§ **EXTRACT TO READ**
=-=-=
Have compassion for yourself and others. Recognize that you are going through a lot at the moment. Your ability to respond may differ from before, and that’s perfectly fine. Remember that you are trying your best. Extend the same understanding to your family, colleagues, and friends. Stay open to adjusting what you can offer. Try to see things from their point of view to better understand their feelings and empathize with their situations.

Acknowledge how your identities are being impacted. You might experience increased threat, fear, or insecurity when certain aspects of your identity such as race, ethnicity, gender identity, sexual orientation, disability status, or religion are targeted by violence, policy shifts, hate speech, or other harmful actions. This can lead to feelings of isolation or disconnection from your loved ones, colleagues, or the community. Seek support from individuals who share your identities or from allies who can empathize with the impact of these traumas and stresses on you.
=-=-=
§ **SOURCE DATA**
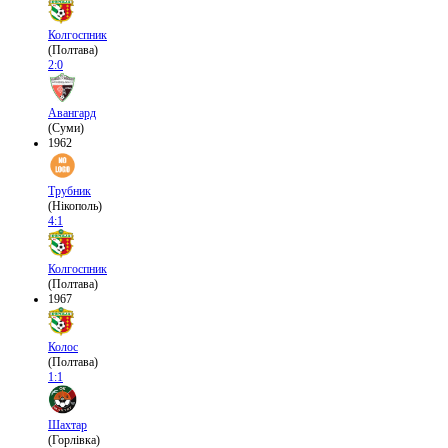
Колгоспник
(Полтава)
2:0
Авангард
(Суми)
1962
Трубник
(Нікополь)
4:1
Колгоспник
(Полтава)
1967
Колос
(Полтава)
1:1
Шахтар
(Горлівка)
=-=-=
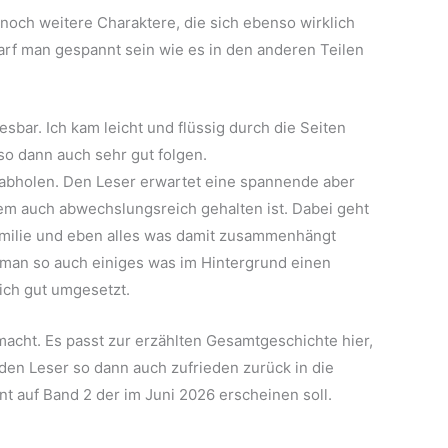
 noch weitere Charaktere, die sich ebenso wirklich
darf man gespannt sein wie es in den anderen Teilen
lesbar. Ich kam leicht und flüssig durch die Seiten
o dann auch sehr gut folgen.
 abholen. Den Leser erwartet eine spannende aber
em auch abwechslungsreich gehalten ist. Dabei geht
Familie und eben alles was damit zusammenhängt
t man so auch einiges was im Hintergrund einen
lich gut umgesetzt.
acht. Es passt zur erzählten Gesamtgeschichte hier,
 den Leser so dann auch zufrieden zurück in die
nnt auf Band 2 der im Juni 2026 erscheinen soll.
=-=-=
§ **WORK INSTRUCTIONS**
1. Name every aspect of identity that the passage about compassion lists as possibly targeted by violence, policy shifts, hate speech, or other harmful actions.
2. Copy out the lines of the second listing from the line containing "noch weitere Charaktere, die" through the line containing "nnt auf Band".

§ **ANSWERS BY ITEM NUMBER**
1.
race
ethnicity
gender identity
sexual orientation
disability status
religion

2.
 noch weitere Charaktere, die sich ebenso wirklich
darf man gespannt sein wie es in den anderen Teilen
lesbar. Ich kam leicht und flüssig durch die Seiten
o dann auch sehr gut folgen.
 abholen. Den Leser erwartet eine spannende aber
em auch abwechslungsreich gehalten ist. Dabei geht
Familie und eben alles was damit zusammenhängt
t man so auch einiges was im Hintergrund einen
lich gut umgesetzt.
acht. Es passt zur erzählten Gesamtgeschichte hier,
 den Leser so dann auch zufrieden zurück in die
nnt auf Band 2 der im Juni 2026 erscheinen soll.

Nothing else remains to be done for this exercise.